Repeat the records below exactly, from the first line through the line containing "保育現場でも覚えておきたい最低限の", and leave out any pictures.

[Page images and extracted text]
.....

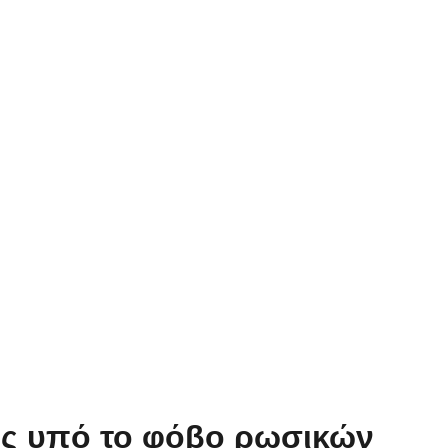
ός υπό το φόβο ρωσικών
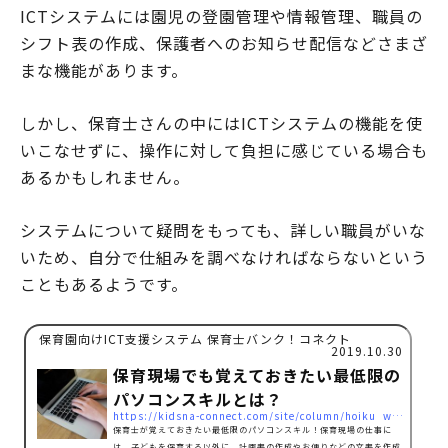
ICTシステムには園児の登園管理や情報管理、職員の
シフト表の作成、保護者へのお知らせ配信などさまざ
まな機能があります。
しかし、保育士さんの中にはICTシステムの機能を使
いこなせずに、操作に対して負担に感じている場合も
あるかもしれません。
システムについて疑問をもっても、詳しい職員がいな
いため、自分で仕組みを調べなければならないという
こともあるようです。
保育園向けICT支援システム 保育士バンク！コネクト
2019.10.30
保育現場でも覚えておきたい最低限の
パソコンスキルとは？
https://kidsna-connect.com/site/column/hoiku_workstyle/1304
保育士が覚えておきたい最低限のパソコンスキル！保育現場の仕事に
は、子どもを保育する以外に、計画書の作成やお便りなどの文書を作成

.....

> _Response box_
ός υπό το φόβο ρωσικών
ICTシステムには園児の登園管理や情報管理、職員の
シフト表の作成、保護者へのお知らせ配信などさまざ
まな機能があります。
しかし、保育士さんの中にはICTシステムの機能を使
いこなせずに、操作に対して負担に感じている場合も
あるかもしれません。
システムについて疑問をもっても、詳しい職員がいな
いため、自分で仕組みを調べなければならないという
こともあるようです。
保育園向けICT支援システム 保育士バンク！コネクト
2019.10.30
保育現場でも覚えておきたい最低限の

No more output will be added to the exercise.